Nevertheless…. you turn up knowing the odds are slim: you look straight down the lens, you tell them your name and your agent, show them your profiles (good practise for when you’re arrested for picking up prostitutes on Sunset Boulevard, and they need mug-shots), show them your hands (this is a true thing, Non-Actors reading this, it really is), you take a deep breath and get on with your job. This normally involves 5 minutes (roughly) of public humiliation in front of anything from 1 person operating the camera, to a room of about 15 people…. but don’t you worry! However many people are present, you can rest safe in the knowledge that this delightful experience is being filmed, and that means that your performance will never die… so somewhere out there is footage of me:

  • Shouting aggressively into an old lady’s face;
  • Removing my t-shirt and swirling it round my head (don’t worry, we were warned this would happen, so I had a crop top on underneath… maybe that’s why I didn’t get the job);
  • Having animated banter in Italian with Nobody whilst playing an imaginary computer game (the guy I was supposed to be doing the scene with was sent home because the main requirement was ‘must speak fluent Italian’ and it turned out he thought having a great, great grandmother who immigrated from Italy 100 years earlier and had died 20 years before he was born would cut the mustard);
  • Miming taking a glass out of a dishwasher and being DELIGHTED at how clean it was, then doing a retake and looking “a bit less delighted, it’s only a clean glass”;
  • Miming eating a delicious roast chicken with a plastic fork which had been used for the same purpose by at least 20 people before me (don’t worry – I’ve been checked at the clinic, I’m fine);
  • Miming pushing a wheel barrow and then potting a series of imaginary plants whilst looking “happy doing this, but not too happy, because you do it every day… but not bored, definitely not bored…”

The list goes on… but that’s fine, because there’s also footage kicking around of friends of mine:

  • Prancing around a room pretending to be a leprechaun;
  • Singing joyfully whilst miming drying himself with a towel (ALWAYS with the miming, something which pretty much every actor you ever ask HATES with a passion);
  • Dancing with a chair in a sexy, yet funny, but not degrading, definitely not degrading way;
  • Standing on a table pretending to be a chicken…

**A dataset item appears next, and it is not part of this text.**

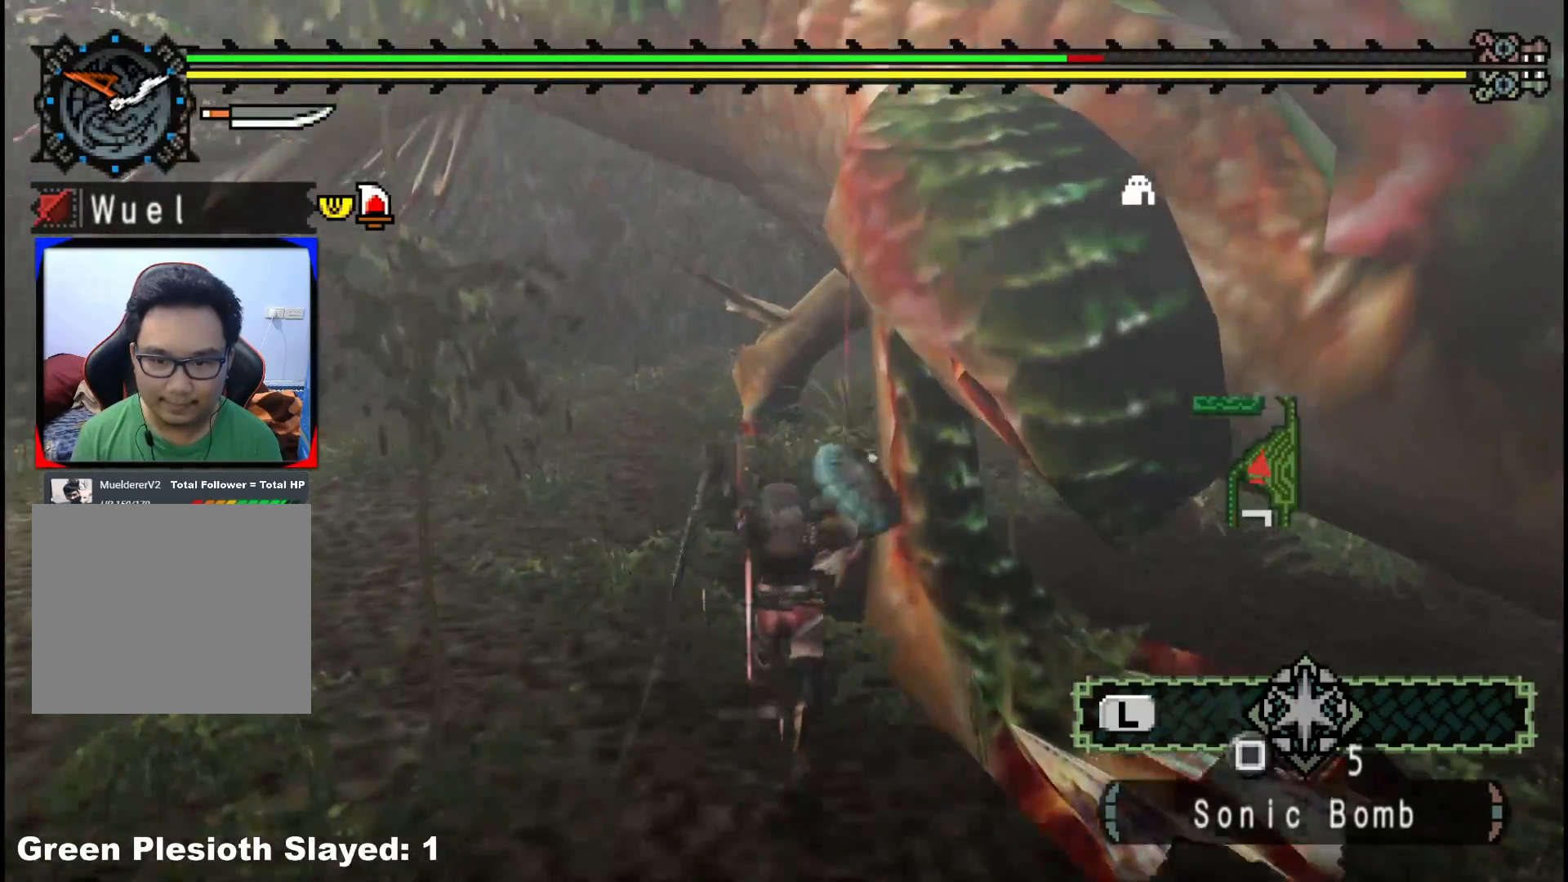
{"buttons": [], "left_stick": "down-right", "right_stick": "center", "events": []}
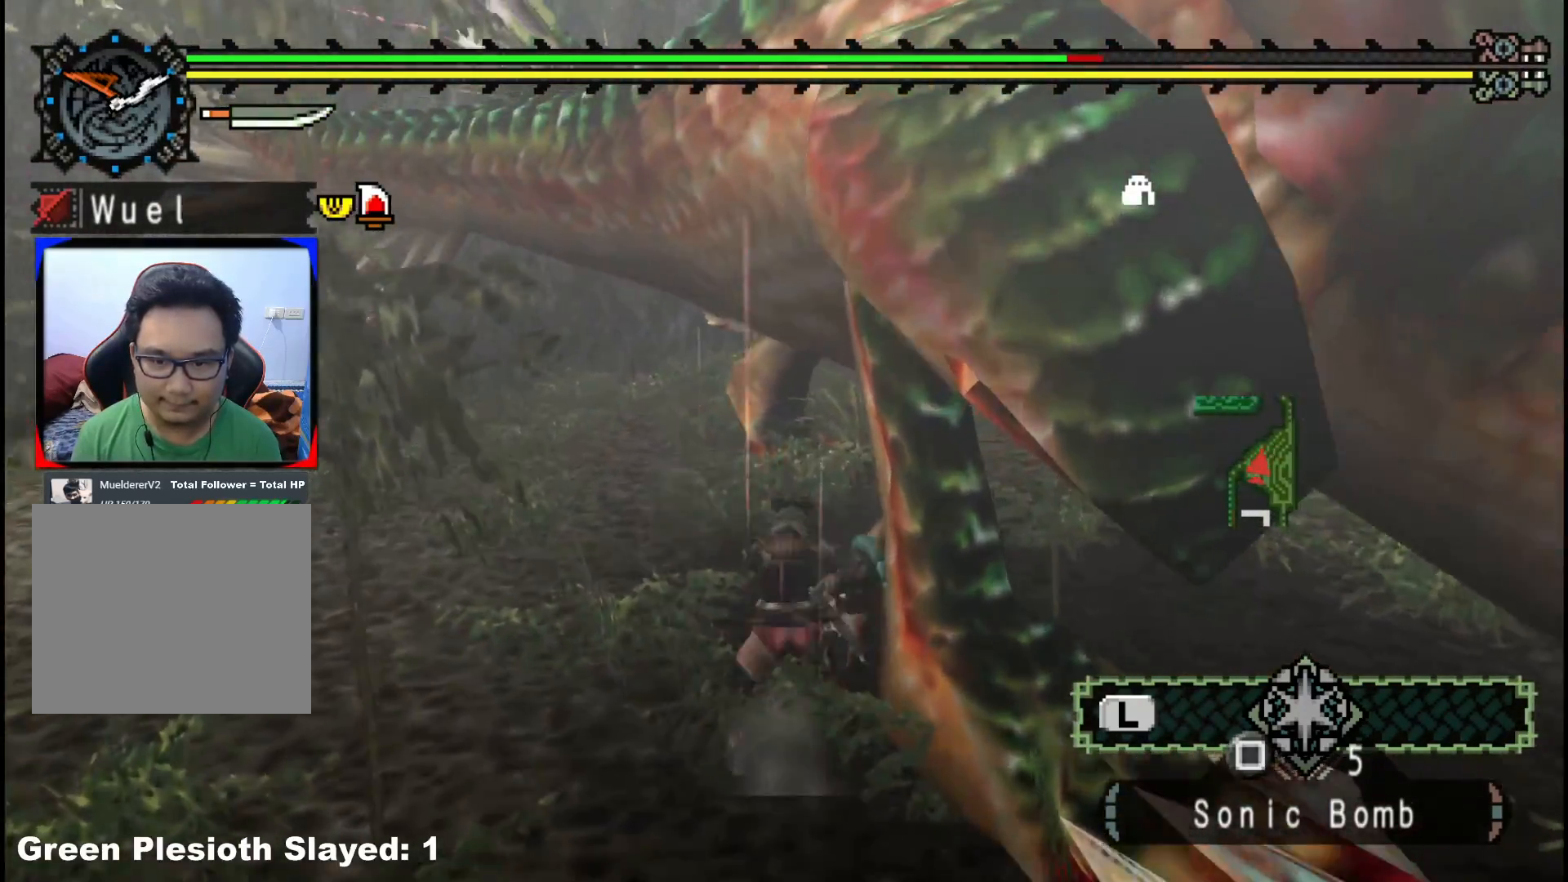
{"buttons": [], "left_stick": "down-right", "right_stick": "center", "events": []}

This list, too, goes on… and on, and on… I guess it’s at least a more interesting reply to, “so how was your day?” than “yeah, fine, just the same…”

So, any Castings Directors reading this, I’m letting you know that I’ve got a window, and I’m available for that commercial you’re casting, and I don’t mind “just doing an ad”…

*DISCLAIMER: I do not know every actor currently working in ‘The Industry’, so I can’t speak for everyone, I can only speak from my own experience.